» **Stored items**
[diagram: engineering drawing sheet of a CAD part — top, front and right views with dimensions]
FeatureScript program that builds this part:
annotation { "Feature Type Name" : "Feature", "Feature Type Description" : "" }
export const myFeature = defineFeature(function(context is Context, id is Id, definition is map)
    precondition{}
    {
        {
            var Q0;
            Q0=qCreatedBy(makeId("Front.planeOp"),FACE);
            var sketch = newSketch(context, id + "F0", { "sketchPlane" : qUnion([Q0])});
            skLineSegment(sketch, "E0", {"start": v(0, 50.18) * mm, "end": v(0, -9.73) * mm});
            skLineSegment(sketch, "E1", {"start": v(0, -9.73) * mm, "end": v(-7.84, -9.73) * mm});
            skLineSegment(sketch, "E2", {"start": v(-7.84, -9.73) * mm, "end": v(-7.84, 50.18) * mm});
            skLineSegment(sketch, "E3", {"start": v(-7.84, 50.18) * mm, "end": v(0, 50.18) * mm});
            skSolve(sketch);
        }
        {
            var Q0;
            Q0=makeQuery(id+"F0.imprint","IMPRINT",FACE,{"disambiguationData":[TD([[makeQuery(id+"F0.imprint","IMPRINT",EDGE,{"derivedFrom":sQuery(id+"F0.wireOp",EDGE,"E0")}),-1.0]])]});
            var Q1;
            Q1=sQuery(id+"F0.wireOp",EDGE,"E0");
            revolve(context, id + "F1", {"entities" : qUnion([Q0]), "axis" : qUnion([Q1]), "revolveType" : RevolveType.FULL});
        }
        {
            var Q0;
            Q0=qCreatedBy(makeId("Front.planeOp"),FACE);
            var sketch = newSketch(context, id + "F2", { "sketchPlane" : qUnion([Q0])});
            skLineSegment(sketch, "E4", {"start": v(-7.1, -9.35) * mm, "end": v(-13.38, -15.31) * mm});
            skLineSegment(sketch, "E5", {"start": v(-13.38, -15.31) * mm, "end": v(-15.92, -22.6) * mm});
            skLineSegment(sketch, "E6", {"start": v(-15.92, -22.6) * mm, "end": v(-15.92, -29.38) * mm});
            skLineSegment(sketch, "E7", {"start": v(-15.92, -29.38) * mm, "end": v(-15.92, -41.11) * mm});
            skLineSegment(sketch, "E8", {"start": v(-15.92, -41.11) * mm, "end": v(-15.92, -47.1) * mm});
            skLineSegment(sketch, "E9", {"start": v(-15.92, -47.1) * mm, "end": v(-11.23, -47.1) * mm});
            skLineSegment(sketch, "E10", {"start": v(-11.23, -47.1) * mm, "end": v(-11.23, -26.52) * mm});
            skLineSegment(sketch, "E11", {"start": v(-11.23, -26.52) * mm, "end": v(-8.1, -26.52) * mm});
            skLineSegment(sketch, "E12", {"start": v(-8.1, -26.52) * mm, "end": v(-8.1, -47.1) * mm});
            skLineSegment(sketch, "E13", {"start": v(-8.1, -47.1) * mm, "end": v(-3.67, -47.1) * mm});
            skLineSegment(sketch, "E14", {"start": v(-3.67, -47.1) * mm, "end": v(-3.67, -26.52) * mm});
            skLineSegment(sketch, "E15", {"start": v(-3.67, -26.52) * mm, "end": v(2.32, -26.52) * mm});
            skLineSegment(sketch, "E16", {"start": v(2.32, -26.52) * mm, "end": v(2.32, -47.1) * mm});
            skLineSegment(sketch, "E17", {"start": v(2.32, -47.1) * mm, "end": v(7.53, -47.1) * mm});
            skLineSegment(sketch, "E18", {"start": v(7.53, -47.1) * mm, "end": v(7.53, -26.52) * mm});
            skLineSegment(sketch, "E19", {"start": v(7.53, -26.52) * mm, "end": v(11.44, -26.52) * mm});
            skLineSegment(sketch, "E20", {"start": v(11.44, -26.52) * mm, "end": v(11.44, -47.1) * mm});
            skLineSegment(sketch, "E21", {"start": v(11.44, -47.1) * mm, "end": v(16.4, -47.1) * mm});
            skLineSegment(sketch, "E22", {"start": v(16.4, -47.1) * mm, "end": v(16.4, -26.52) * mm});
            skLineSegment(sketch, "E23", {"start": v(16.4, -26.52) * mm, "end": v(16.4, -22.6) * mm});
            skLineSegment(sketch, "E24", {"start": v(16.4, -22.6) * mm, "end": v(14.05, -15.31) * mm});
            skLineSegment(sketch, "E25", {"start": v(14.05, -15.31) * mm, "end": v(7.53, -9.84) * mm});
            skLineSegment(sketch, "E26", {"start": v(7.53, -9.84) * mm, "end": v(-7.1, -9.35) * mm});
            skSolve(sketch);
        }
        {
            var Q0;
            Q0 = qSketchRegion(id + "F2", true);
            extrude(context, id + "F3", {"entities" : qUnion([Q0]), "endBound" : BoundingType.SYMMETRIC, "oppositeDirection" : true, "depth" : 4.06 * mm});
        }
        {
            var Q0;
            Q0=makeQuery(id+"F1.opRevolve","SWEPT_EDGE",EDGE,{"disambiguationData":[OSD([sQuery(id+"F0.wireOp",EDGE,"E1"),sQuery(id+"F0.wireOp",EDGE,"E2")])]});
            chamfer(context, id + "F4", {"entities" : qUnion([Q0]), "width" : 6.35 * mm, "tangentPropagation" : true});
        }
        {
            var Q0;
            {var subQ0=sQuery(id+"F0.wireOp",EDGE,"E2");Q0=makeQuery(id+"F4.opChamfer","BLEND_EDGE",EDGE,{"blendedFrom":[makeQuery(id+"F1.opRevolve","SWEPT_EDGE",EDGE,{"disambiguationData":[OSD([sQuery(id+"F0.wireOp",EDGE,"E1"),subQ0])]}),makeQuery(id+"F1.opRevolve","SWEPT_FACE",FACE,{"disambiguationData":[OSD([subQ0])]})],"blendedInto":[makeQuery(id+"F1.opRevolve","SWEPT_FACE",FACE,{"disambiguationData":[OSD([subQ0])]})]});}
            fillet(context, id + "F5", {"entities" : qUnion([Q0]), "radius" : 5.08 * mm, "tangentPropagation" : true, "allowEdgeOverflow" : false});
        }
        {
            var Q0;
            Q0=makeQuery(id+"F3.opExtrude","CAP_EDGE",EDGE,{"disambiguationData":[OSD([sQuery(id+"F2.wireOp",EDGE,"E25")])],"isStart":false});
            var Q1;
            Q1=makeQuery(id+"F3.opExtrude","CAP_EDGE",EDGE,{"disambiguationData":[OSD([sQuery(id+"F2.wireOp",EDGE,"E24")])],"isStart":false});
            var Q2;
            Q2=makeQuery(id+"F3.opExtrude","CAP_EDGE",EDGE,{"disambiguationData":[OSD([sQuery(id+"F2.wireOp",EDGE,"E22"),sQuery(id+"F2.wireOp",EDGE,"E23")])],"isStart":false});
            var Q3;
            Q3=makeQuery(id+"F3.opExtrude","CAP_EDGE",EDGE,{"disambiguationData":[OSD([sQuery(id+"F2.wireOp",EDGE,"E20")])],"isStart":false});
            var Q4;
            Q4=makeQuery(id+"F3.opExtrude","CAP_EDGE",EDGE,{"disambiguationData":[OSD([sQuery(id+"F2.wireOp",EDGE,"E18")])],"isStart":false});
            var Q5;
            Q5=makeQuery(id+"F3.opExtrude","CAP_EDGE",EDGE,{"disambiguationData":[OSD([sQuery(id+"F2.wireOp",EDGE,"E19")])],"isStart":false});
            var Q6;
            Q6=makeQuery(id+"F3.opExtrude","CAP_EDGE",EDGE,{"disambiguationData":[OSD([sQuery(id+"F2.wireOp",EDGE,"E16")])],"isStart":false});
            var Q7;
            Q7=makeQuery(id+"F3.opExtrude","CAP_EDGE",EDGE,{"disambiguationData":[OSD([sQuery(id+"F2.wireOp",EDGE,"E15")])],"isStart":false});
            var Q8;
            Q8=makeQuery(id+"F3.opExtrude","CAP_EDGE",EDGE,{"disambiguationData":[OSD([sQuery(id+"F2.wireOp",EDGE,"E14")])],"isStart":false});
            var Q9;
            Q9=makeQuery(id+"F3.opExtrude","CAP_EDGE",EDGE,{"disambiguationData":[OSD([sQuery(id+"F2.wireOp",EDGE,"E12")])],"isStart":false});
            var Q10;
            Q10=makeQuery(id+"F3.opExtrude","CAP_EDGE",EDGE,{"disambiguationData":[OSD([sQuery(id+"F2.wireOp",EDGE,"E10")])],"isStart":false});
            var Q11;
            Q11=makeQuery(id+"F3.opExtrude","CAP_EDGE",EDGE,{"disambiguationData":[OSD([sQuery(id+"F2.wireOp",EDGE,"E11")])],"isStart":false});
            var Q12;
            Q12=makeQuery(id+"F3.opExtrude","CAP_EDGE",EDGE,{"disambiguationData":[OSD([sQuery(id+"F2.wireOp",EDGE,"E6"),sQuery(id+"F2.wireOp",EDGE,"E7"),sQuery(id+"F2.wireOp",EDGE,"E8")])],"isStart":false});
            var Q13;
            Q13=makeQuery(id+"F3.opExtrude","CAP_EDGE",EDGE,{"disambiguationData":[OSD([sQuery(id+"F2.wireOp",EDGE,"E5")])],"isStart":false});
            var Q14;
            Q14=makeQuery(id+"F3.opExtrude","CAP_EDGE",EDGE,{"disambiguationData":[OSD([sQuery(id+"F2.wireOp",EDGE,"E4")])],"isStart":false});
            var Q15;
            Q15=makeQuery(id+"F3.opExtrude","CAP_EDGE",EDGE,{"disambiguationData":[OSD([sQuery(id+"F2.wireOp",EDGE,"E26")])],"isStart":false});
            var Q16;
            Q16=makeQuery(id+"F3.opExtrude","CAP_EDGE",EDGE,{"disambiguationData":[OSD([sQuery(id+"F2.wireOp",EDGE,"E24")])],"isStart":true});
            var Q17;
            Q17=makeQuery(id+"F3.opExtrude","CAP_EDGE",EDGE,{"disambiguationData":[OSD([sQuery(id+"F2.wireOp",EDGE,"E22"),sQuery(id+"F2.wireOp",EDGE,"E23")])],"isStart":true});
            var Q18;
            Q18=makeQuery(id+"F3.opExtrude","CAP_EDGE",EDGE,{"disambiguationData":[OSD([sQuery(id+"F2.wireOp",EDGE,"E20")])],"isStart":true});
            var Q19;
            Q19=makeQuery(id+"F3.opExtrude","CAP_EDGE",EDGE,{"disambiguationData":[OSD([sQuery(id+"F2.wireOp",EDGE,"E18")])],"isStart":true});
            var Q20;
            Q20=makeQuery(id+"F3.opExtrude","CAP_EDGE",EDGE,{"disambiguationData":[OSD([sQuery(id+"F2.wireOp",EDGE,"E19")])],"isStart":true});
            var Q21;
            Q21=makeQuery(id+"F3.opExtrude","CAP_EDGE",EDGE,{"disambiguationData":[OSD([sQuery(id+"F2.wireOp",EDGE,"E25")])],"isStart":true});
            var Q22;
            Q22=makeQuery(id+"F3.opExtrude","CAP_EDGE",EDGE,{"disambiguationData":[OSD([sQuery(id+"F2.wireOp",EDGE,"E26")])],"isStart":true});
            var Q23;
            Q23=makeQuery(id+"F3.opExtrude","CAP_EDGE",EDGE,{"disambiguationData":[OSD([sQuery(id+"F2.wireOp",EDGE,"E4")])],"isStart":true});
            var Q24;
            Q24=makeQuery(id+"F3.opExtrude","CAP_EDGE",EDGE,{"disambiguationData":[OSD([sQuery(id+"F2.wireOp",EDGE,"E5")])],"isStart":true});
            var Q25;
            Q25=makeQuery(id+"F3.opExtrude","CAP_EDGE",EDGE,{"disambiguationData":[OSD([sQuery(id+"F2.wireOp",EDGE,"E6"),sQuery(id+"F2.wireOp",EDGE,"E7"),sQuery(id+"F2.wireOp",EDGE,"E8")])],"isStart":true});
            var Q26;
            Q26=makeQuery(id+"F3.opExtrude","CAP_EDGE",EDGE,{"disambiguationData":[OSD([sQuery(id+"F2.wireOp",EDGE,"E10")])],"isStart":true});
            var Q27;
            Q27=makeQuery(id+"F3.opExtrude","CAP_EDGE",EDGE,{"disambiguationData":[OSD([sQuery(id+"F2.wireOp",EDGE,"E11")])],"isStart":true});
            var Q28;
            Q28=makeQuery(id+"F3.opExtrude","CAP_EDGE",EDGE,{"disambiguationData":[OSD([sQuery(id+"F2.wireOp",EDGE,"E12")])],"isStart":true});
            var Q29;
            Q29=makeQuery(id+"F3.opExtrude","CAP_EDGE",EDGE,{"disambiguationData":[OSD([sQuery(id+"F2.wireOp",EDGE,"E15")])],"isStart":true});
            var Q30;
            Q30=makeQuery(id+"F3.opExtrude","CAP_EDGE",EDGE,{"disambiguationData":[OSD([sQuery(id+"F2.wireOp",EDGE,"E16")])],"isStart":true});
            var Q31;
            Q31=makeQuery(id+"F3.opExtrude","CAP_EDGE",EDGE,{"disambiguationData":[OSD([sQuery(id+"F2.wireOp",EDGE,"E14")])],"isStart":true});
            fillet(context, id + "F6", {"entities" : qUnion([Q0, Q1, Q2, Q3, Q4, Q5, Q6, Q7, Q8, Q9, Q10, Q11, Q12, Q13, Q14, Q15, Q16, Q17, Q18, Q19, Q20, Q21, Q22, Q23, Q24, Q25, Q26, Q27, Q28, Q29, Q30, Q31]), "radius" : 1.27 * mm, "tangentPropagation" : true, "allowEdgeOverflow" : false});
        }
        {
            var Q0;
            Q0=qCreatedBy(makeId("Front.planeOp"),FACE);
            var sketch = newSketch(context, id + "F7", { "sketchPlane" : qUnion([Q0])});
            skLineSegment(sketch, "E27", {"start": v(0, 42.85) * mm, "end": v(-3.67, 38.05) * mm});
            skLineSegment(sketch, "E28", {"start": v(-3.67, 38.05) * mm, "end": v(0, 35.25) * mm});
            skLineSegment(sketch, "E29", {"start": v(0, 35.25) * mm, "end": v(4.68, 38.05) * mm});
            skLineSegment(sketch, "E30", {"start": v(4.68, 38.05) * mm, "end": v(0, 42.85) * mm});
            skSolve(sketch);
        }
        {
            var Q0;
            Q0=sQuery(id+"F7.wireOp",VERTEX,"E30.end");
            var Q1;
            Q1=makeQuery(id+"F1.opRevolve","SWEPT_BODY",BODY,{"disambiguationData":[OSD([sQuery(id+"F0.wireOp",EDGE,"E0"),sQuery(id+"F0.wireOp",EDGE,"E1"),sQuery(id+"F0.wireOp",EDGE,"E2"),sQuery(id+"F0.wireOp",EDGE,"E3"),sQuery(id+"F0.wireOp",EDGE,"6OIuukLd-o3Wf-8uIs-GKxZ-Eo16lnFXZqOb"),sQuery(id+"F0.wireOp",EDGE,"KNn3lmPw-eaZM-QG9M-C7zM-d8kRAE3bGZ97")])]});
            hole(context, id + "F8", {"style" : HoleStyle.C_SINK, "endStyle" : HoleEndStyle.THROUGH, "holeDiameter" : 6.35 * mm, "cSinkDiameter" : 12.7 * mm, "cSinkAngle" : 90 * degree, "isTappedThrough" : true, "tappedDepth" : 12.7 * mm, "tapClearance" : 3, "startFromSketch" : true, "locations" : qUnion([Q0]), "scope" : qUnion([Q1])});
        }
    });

» **Stated task**
State only how many lines in the records above contain the string "sketchPlane".

» **Response**
3